“Manteniendo
buena vuestra manera de vivir entre los gentiles…” 1ª Pedro 2:12 (Leer 1ª
Pedro 2:11-21)
Ema vive en un país donde está prohibido predicar el
evangelio. Trabaja como enfermera profesional, cuidando bebés recién nacidos en
un hospital. Su compromiso con el trabajo es tal que su labor se destaca, y
muchas mujeres sienten curiosidad respecto a ella. Por eso, se sienten impulsadas
a hacerle preguntas en privado. De este modo, Ema les habla abiertamente acerca
del Salvador.
Por su buena labor, algunos compañeros de trabajo
sintieron envidia y la acusaron de robar medicamentos. Sus superiores no les
creyeron, y las autoridades encontraron finalmente al culpable.

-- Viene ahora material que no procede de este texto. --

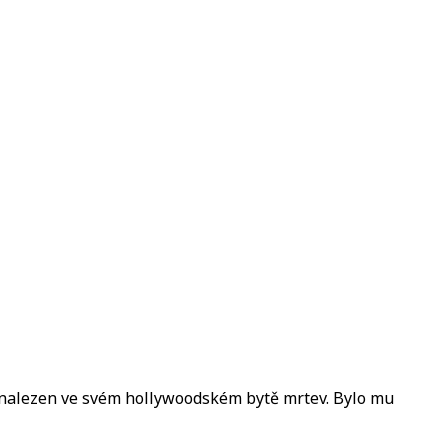
yl nalezen ve svém hollywoodském bytě mrtev. Bylo mu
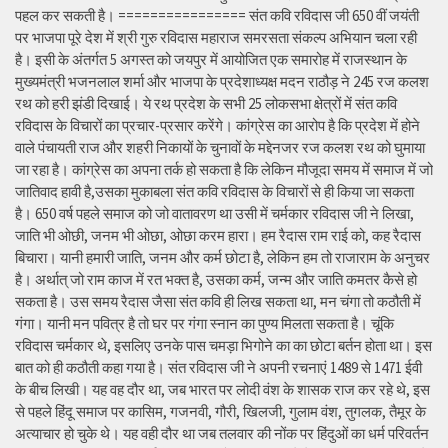
पहल कर सकती है। ================ संत कवि रविदास जी 650 वीं जयंती
पर भाजपा पूरे देश में श्री गुरु रविदास महाराज समरसता संकल्प अभियान चला रही
है। इसी के अंतर्गत 5 अगस्त को जयपुर में आयोजित एक समारोह में राजस्थान के
मुख्यमंत्री भजनलाल शर्मा और भाजपा के प्रदेशाध्यक्ष मदन राठौड़ ने 245 रज कलश
रथ को हरी झंडी दिखाई। ये रथ प्रदेश के सभी 25 लोकसभा क्षेत्रों में संत कवि
रविदास के विचारों का प्रचार-प्रसार करेंगे। कांग्रेस का आरोप है कि प्रदेश में होने
वाले पंचायती राज और शहरी निकायों के चुनावों के मद्देनजर रज कलश रथ को घुमाया
जा रहा है। कांग्रेस का अपना तर्क हो सकता है कि लेकिन मौजूदा समय में समाज में जो
जातिवाद हावी है,उसका मुकाबला संत कवि रविदास के विचारों से ही किया जा सकता
है। 650 वर्ष पहले समाज को जो वातावरण था उसी में चर्मकार रविदास जी ने लिखा,
जाति भी ओछी, जनम भी ओछा, ओछा करम हारा। हम रैदास राम राई को, कह रैदास
बिचारा। यानी हमारी जाति, जनम और कर्म छोटा है, लेकिन हम तो राजाराम के अनुचर
है। अर्थात् जो राम काज में रत भक्त है, उसका कर्म, जन्म और जाति कमतर कैसे हो
सकता है। उस समय रैदास जैसा संत कवि ही लिख सकता था, मन चंगा तो कठौती में
गंगा। यानी मन पवित्र है तो घर पर गंगा स्नान का पुण्य मिलता सकता है। चूंकि
रविदास चर्मकार थे, इसलिए उनके पास चमड़ा भिगोने का का छोटा बर्तन होता था। इस
बात को ही कठौती कहा गया है। संत रविदास जी ने अपनी रचनाएं 1489 से 1471 ईवी
के बीच लिखी। यह वह दौर था, जब भारत पर लोदी वंश के शासक राज कर रहे थे, इस
से पहले हिंदू समाज पर कासिम, गजनवी, गौरी, खिलजी, गुलाम वंश, तुगलक, तैमूर के
अत्याचार हो चुके थे। यह वही दौर था जब तलवार की नोंक पर हिंदुओं का धर्म परिवर्तन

Esto hizo que
otras enfermeras le preguntaran sobre su fe. Su ejemplo me recuerda las
palabras de Pedro: «Amados […], mantengan buena vuestra manera de vivir entre
los gentiles; para que en lo que murmuran de vosotros como de malhechores,
glorifiquen a Dios […], al considerar vuestras buenas obras» (1ª Pedro
2:11-12).
Nuestra vida
diaria en casa, el trabajo o la escuela impacta a los demás cuando permitimos
que Dios obre en nosotros. Estamos
rodeados de personas que observan cómo hablamos y nos comportamos. Así que,
dependamos de Él y dejemos que guíe nuestras acciones y pensamientos. De este
modo, nuestra influencia podría guiar a algunos a poner su fe en Cristo.
Señor, que viva de tal modo que tu nombre sea honrado
dondequiera que vaya.
Nuestra vida habla más fuerte que nuestras palabras.